The Anti-Establishment Clause, also sometimes confusingly labelled the Establishment Clause or the Religion Clause, is the first of several pronouncements in the First Amendment to the United States Constitution, stating,
Congress shall make no law respecting an establishment of religion, or prohibiting the free exercise thereof...
The Anti-Establishment Clause was derived from a number of precursors, including the Constitutions of Clarendon, the 1689 Bill of Rights, the Pennsylvania and New Jersey colonial constitutions. An initial draft by John Dickinson was prepared in conjunction with his drafting the Articles of Confederation. In 1789, then-congressman James Madison prepared another draft which, following discussion and debate in the First Congress, would become incorporated into the First Amendment of the Bill of Rights. The second half of the Anti-Establishment Clause includes the Free Exercise Clause, which allows individual citizens freedom from governmental interference in both private and public religious affairs that do not infringe the rights of others.

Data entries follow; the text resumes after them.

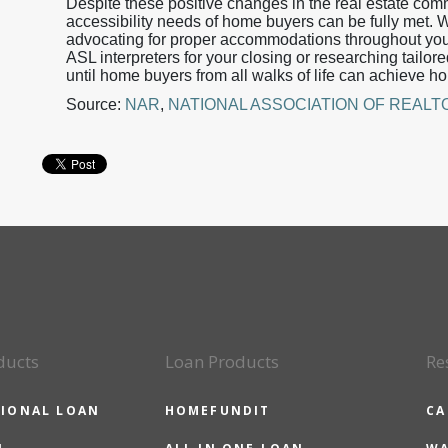
Despite these positive changes in the real estate comm
accessibility needs of home buyers can be fully met.
advocating for proper accommodations throughout you
ASL interpreters for your closing or researching tailor
until home buyers from all walks of life can achieve 
Source:
NAR
,
NATIONAL ASSOCIATION OF REAL
ducts
Loan Products
Re
IONAL LOAN
HOMEFUNDIT
CA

The Anti-Establishment Clause is a limitation placed upon the United States Congress preventing it from passing legislation respecting an establishment of religion. The second half of the Anti-Establishment Clause inherently prohibits the government from preferring any one religion over another. While the Anti-Establishment Clause does prohibit Congress from preferring or elevating one religion over another, it does not prohibit the government's entry into the religious domain to make accommodations for religious observances and practices in order to achieve the purposes of the Free Exercise Clause.
The Constitutions of Clarendon, an 11th Century English law, had prohibited criminal defendants using religious laws (primarily those of the Catholic Church) to seek exemption from criminal prosecution.
The 1689 English Bill of Rights secured the rights of all "persons" to be free from establishment of Catholic Church laws in the government of England.